Toujours régi par une ordonnance de 1828
Pour les départements d’Outre-mer à l’exception de la Guyane, il faut attendre un décret de 1911 pour que ce principe de séparation soit appliqué en Guadeloupe, Martinique et à la Réunion. La rétribution des membres du clergé guyanais est toujours régie par une ordonnance royale de Charles X de 1828, qui incluait à l’époque dans les attributions de l’Etat le paiement des ministres du culte. Avec la départementalisation de 1946, la question de l’application du principe de la séparation de l’Eglise et de l’Etat s’est posée. Mais le ministre de l’Intérieur de l’époque, Jules Moch s’y est opposé à cette modification, « en raison de la pauvreté des habitants de la Guyane et de la nécessité de les soustraire aux influences étrangères que favoriserait un départ des missionnaires catholiques ». La Guyane, explique-t-il en 1948 dans une lettre à son collègue des Finances René Mayer, « a toujours été considérée comme pays de missions parmi les infidèles dont les frais de culte ont été assumés à l’origine par le ministère de la Marine, puis par le ministère des Colonies ». Le ministre de l’Intérieur conseille toutefois de « maintenir les pratiques actuelles de la rétribution ecclésiastique par le département de la Guyane et non par le budget de l’Etat ».

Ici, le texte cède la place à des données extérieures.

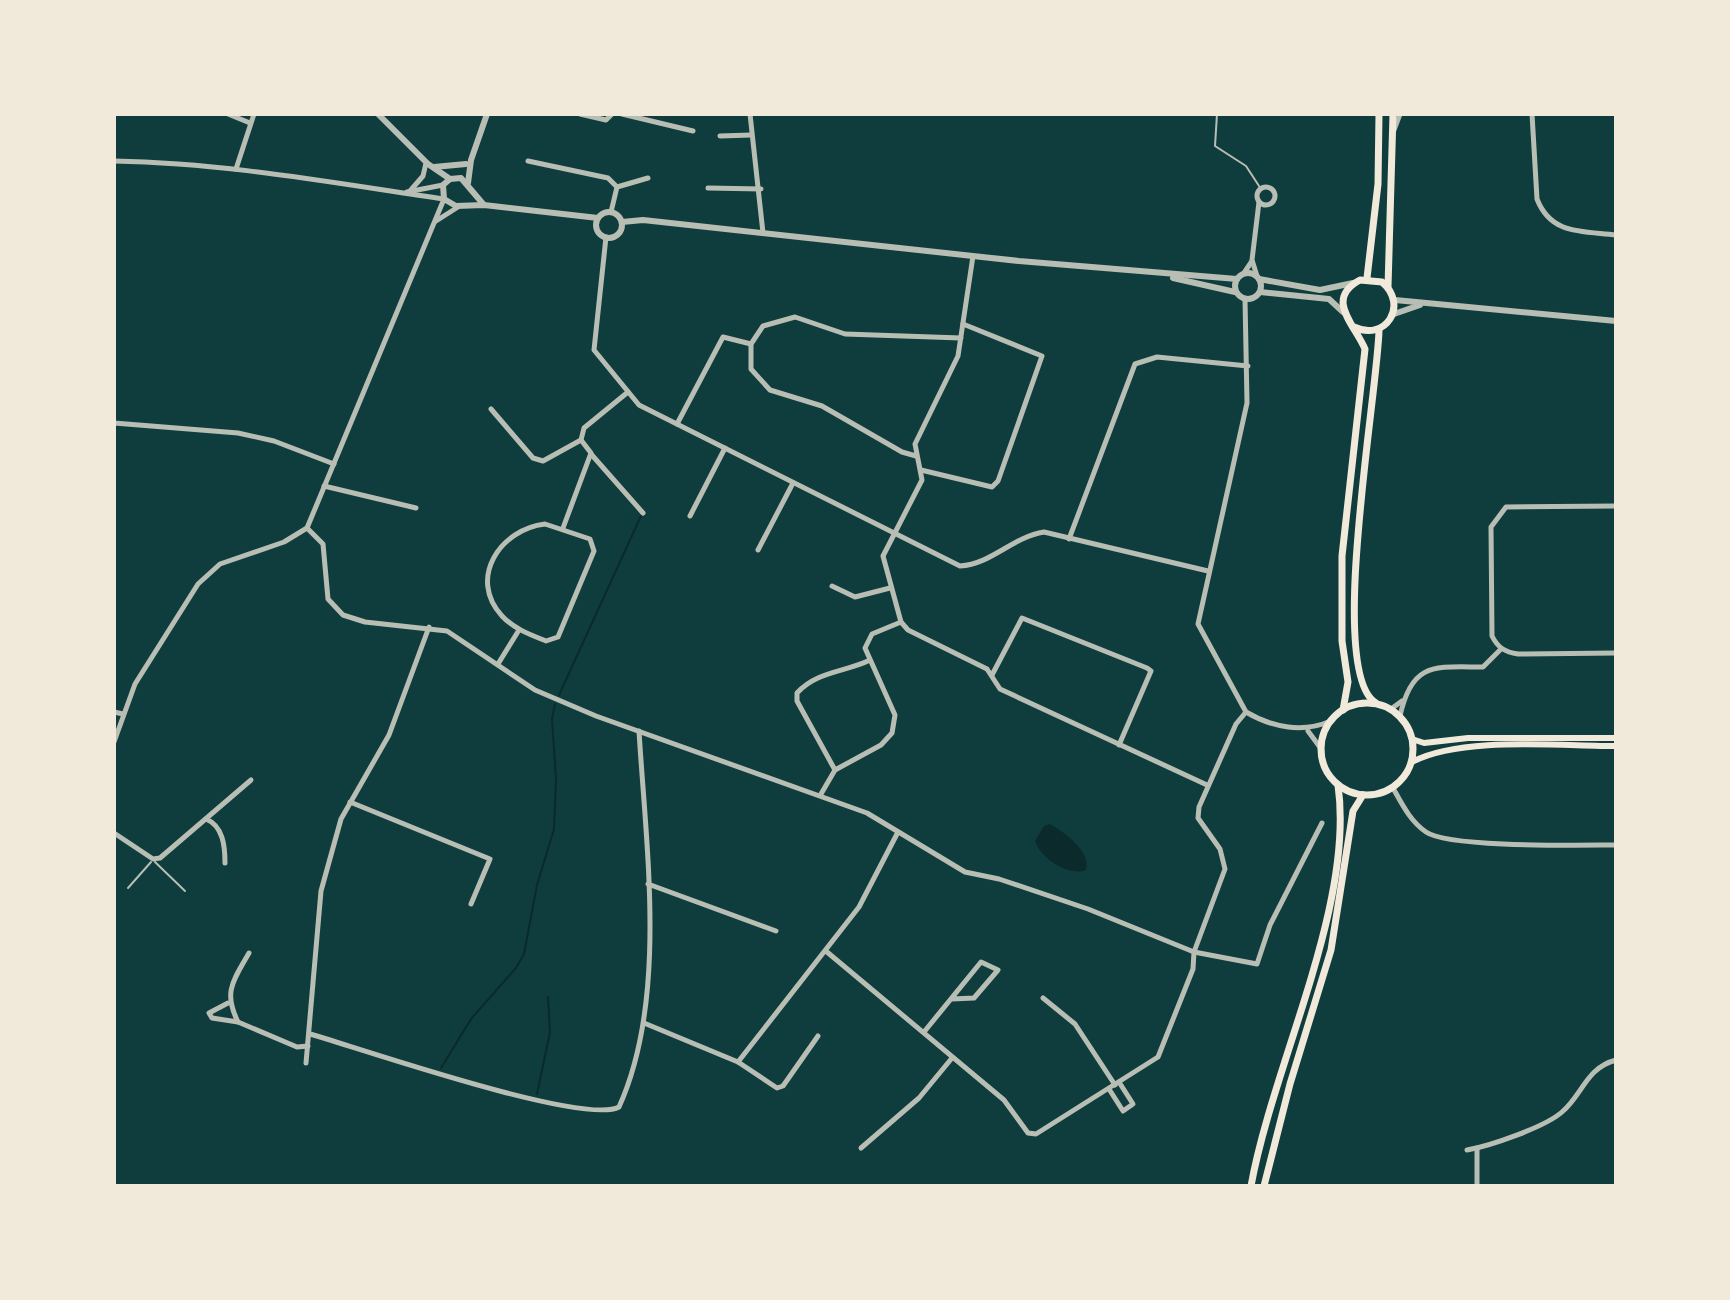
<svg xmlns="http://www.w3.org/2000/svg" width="1730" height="1300" font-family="Lora,serif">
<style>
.water{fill:#0a2a2b}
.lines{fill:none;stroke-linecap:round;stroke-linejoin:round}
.stream{stroke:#0a2a2b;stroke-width:2}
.service{stroke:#b8beb3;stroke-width:2}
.minor{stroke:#b8beb3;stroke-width:5}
.tertiary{stroke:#b8beb3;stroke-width:6}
.secondary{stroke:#f1e9da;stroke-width:6}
.primary{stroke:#f1e9da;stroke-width:7}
</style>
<rect width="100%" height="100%" fill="#0f3d3e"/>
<path class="water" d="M1050,824c15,9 41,27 36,46 -17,7 -46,-12 -51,-29l9,-15z"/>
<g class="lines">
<g class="stream">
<path d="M559,695l82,-179"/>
<path d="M441,1068l30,-49 45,-51 8,-14 13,-69 17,-56 2,-50 -4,-60 3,-15"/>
<path d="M537,1094l13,-62 -2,-35"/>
</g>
<g class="service">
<path d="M1217,114l-2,32 31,20 15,23"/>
<path d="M155,862l30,29"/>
<path d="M128,888l23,-26"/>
</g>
<g class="minor">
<path d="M228,114l22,9"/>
<path d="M580,114l26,6 6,-6"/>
<path d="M622,114l71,17"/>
<path d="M750,114l13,119"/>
<path d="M1532,114l5,85c14,36 45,32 79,36"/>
<path d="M1394,130l6,-16"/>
<path d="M720,136l31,-1"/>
<path d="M114,161c112,2 220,22 330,38l-137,329 -23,14 -64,22 -22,20 -63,100 -21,58"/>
<path d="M528,161l80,17 9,9"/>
<path d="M236,169l18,-55"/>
<circle cx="1266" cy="196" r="9"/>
<path d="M708,188l53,1"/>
<path d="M410,191l13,-15 3,-13"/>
<path d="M407,192l36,-7"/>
<path d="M611,212l6,-25 31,-9"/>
<path d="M436,221l22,-14"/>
<path d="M606,237l-12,113 45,55 321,161c32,-2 52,-29 84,-34l164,39"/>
<path d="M973,256l-15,100 -43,88 7,36 -39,76 18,66 7,8 79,39 13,20 207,96"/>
<path d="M1244,273l8,-12"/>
<path d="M1257,276l-5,-16 7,-58"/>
<path d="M1245,299l2,104 -49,221 48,88c27,16 57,21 85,9"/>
<path d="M491,409l42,49 10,3 38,-21"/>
<path d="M114,423l124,10 36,8 60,23"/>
<path d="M677,424l46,-87 28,7"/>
<path d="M591,454l52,59"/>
<path d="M916,456l-14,-4 -80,-46 -52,-16 -19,-21v-25l12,-18 32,-9 50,17 116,4"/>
<path d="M921,470l71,17 6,-6 44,-125 -79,-32"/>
<path d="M324,486l92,22"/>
<path d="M1616,506l-110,1 -15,20 1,109c6,12 13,16 26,18l98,-1"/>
<path d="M690,516l35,-68"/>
<path d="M545,524l45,15 4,12 -36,86 -12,4c-15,-6 -32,-12 -44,-25 -35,-38 -1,-87 43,-92z"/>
<path d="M307,528l16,16 5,55 15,16 22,7 82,9 88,59 61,26 271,97 98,59 34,7 89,30 106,43 63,12 13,-39 52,-102"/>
<path d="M563,528l28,-75 -10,-13 3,-12 44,-36"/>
<path d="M1069,539l66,-175 22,-7 91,9"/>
<path d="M758,550l35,-67"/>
<path d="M832,586l23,11 35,-9"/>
<path d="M498,664l21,-34"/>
<path d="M992,675l30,-57 125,50 4,3 -32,74"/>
<path d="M1391,709l11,-8"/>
<path d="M114,712l9,2"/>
<path d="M1400,716c12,-55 35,-49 83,-49l18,-18"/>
<path d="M1308,731l14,19"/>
<path d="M835,770l-38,-69v-8c20,-22 49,-21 73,-33"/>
<path d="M1393,788c9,16 17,33 33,44 23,16 155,13 190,13"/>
<path d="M821,794l14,-24 46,-25 11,-12 3,-18 -30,-67 7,-14 29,-12"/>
<path d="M350,802l140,57 -19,45"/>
<path d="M206,819c17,7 19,27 19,44"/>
<path d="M114,833l39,26 7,-1 91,-78"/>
<path d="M648,884l128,47"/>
<path d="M827,952l177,148 24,33 8,1 122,-77 35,-88 1,-17 31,-83 -5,-20 -22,-31 1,-11 37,-83 10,-12"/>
<path d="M1043,998l32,26 40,61"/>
<path d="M228,1003l-19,10 3,5 26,4 59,25 11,-1"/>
<path d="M238,1022c-15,-30 -5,-41 11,-69"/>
<path d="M644,1023l94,39 39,26 6,-2 35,-50"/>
<path d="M924,1032l57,-70 17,8 -24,28 -22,1"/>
<path d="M310,1034c49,14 274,92 309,73 49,-108 27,-259 20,-376"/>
<path d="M738,1062l121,-155 39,-75"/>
<path d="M306,1063l15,-172 20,-72 48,-84 40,-108"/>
<path d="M1109,1089l14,22 10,-7 -14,-22"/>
<path d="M861,1148l58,-50 33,-40"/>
<path d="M1477,1148v38"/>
<path d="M1467,1150c23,-4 78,-23 95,-38 21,-18 24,-44 54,-52"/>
</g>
<g class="tertiary">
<path d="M378,114l50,50 22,15"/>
<path d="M434,167l32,-3"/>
<path d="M468,183l3,-23 16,-46"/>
<path d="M484,205l-23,-27 -11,1 -7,6 1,14 12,7 28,-1 114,13"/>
<circle cx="609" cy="225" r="13"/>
<path d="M622,222l21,-2 376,41 218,18"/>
<circle cx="1248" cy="286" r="13"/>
<path d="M1173,278l62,14"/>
<path d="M1259,279l61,11 33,-7"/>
<path d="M1260,292l69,7 14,13"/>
<path d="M1395,300l221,21"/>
<path d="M1394,314l26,-9"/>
</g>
<g class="secondary">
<path d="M1412,739l12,4 44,-5h148"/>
<path d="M1412,762c48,-26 147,-16 204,-16"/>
</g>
<g class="primary">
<path d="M1367,278l11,-94 1,-70"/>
<path d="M1388,287l5,-173"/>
<path d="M1376,703c-50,-30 2,-311 3,-373"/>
<circle cx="1367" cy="749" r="46"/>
<path d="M1343,710l5,-28 -6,-41v-85l23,-207c-10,-24 -41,-50 -5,-69l22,2c27,23 4,60 -28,45"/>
<path d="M1251,1186c22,-122 104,-281 87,-401"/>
<path d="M1264,1186l26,-102 41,-134 22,-139 10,-16"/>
</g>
</g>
<rect width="1730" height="1300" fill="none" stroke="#f1e9da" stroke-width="232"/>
</svg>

Coup de force administratif, saisie de la justice par la mission catholique
En mai 2014, le président du Département, Alain Tien-Liong, avait annoncé qu’il n’entendait plus verser de salaire aux représentants de l’Église catholique. Il a tenté d’interrompre cette « anomalie » coûtant près « d’un million d’euros par an » en signant 26 arrêtés mettant fin à la rémunération mensuelle desdits prêtres. Mais le tribunal administratif de Cayenne, saisi par la mission catholique de Guyane et les prêtres, lui a donné tort en décembre 2014, ordonnant de « rétablir sans délai » la rétribution des prêtres, arguant que l’élu n’avait pas « compétence » en la matière. Le préfet avait alors dû faire appliquer cette décision par « mandatement d’office » sur le budget du conseil général, son président refusant de s’y plier. Une affaire qui a permis une montée au créneau de certains élus guyanais. À l’instar du sénateur Antoine Karam a déposé une proposition de loi en mars 2015 visant à abroger l’ordonnance de Charles X. « J’ai demandé instamment à ce que ce texte soit examiné avant la fin de l’année », a-t-il précisé jeudi dernier à l’AFP. Mais en Guyane,la rétribution des prêtres par la collectivité n’est pas unique. Des chefs coutumiers (amérindiens et descendants de Noirs marrons) sont aussi rémunérés par la collectivité.